AngelWhedon’s ’Angel’ Goes Down Fighting
By Rick Porter
Wednesday 19 May 2004, by cally
Whedon’s ’Angel’ Goes Down Fighting
Tuesday, May 18 03:21 PM)
By Rick Porter
LOS ANGELES (Zap2it.com) - Here’s a one-line summary for Season 6 of "Angel," courtesy of series co-creator Joss Whedon:
"If you buck the system and do your best to make it collapse, what if it does?"
Unfortunately for fans of the show, Whedon’s question will remain a rhetorical one. "Angel" ends its five-season run on The WB Wednesday (May 19) as the vampire hero (David Boreanaz) and his cohorts, after a season of trying to do good from the inside of demonic law firm Wolfram & Hart, make one final stand against evil.
It won’t necessarily be pretty. "The pain of loss I felt when they cancelled the show, I’m going to share," Whedon says. That seems fitting for "Angel," which has always proceeded from a murkier emotional place than "Buffy the Vampire Slayer," from which the show spun off in 1999. As Whedon puts it, where "Buffy" was about "the getting of strength ... the acceptance of strength," "Angel" deals with atonement and the possibility of redemption.
"[It’s] really about the personal relationship with ourselves and the world, and the internal and external struggles that simply never end," he says. " ’Angel’ is a darker show. It goes to an uglier place in some ways, partially because it’s an older show in terms of the characters and the conflicts they’re dealing with.

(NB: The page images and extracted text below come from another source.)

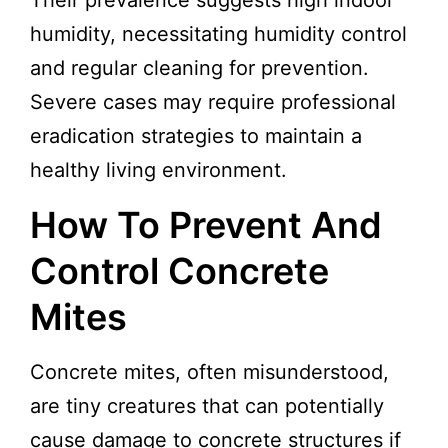
Their prevalence suggests high indoor
humidity, necessitating humidity control
and regular cleaning for prevention.
Severe cases may require professional
eradication strategies to maintain a
healthy living environment.
How To Prevent And
Control Concrete
Mites
Concrete mites, often misunderstood,
are tiny creatures that can potentially
cause damage to concrete structures if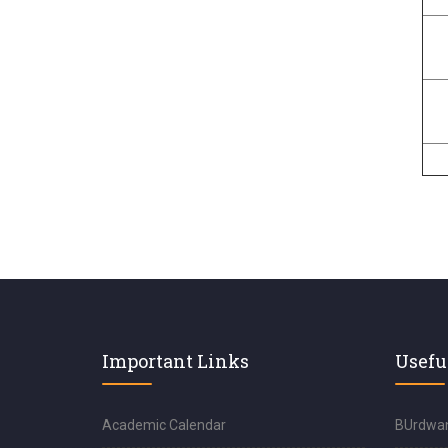
Important Links
Usefu
Academic Calendar
BUrdwan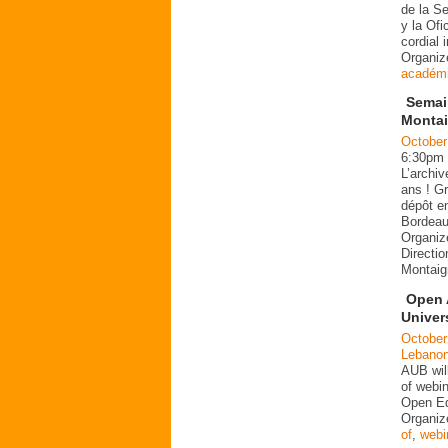
de la S
y la Of
cordial 
Organi
académ
Semain
Montai
October
6:30pm
L’archi
ans ! Gr
dépôt en
Bordeau
Organiz
Directio
Montaig
Open 
Univers
October
Lebano
AUB wil
of webin
Open Ed
Organiz
of
,
webi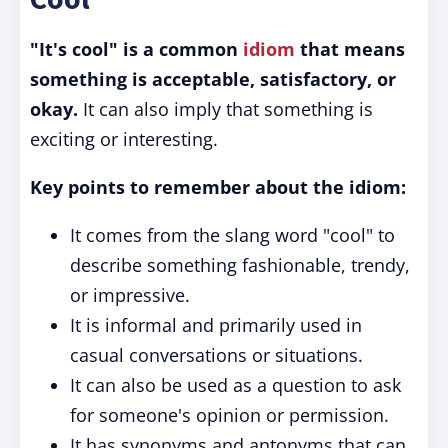
"It's cool"
is a common
idiom
that means
something is acceptable, satisfactory, or
okay.
It can also imply that something is
exciting or interesting.
Key points to remember about the idiom:
It comes from the slang word "cool" to
describe something fashionable, trendy,
or impressive.
It is informal and primarily used in
casual conversations or situations.
It can also be used as a question to ask
for someone's opinion or permission.
It has synonyms and antonyms that can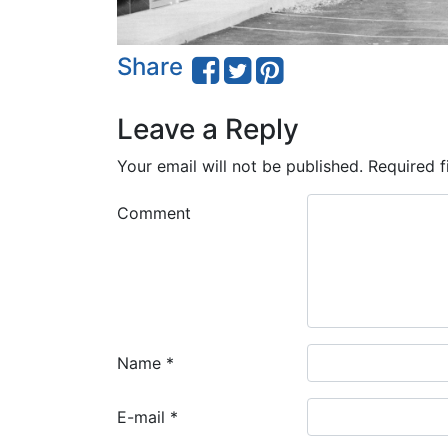
Share
Leave a Reply
Your email will not be published.
Required f
Comment
Name
*
E-mail
*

"And partially because it doesn’t have a hero — which is a weird thing to say about my one show that actually has a very stalwart hero. It doesn’t have a character upon whom we can rest all our sympathies in the same way. [Angel] is a cut-off person, he used to be a bad guy. When it’s about atonement, you have to have someone who has something worth atoning for."
Because of that idea, the finale won’t wrap things up as neatly as "Buffy" did. "It isn’t the end of all things. It’s not a final grace note after a symphony they way ’Buffy’ was," Whedon says. "We’re definitely still in the thick of it. But it is and was meant to be the final statement about ’Angel.’ The point of the show is you’re never done, and whoever survives the show to get that point will embody it."
Whedon calls the cancellation of "Angel" — which, he says, no longer fit The WB’s financial model — a "horrible blow," one that he felt more deeply than he expected. He doubts, though, that Wednesday’s episode means the end of the Buffyverse.
He’s talking with Dark Horse Comics about reviving the "Buffy" comic-book series and making that a place where the show’s mythology lives on. He’s also had a few discussions — although nothing more than that — about a TV movie or another spinoff, which he says he’d only do if a cogent idea comes to him and he can assemble enough of the cast and crew to execute it properly. "I’d rather stop now than do anything by halves," he says.
He also says, though, that "I just don’t believe that the Buffyverse is dead."
Whedon will likely return to television at some point — he has a development deal with 20th Century Fox and says he still wants to develop new shows (although nothing is planned for the coming season). He’s also set to direct "Serenity," a feature film based on his series "Firefly" that begins shooting later this month.
And although he still believes "Angel" could have continued — "I sort of have the feeling of ’Okay, the lights are off, I better leave,’" he says — he’s confident that the series will make its final statement "in grand fashion."
"Did I make it so it could lead into an exciting sixth season? I did," he says. "But it’s still a final statement if that’s what it needs to be."
And about that hypothetical sixth season, though, Whedon has this to offer: "Next season would have been some serious chaos."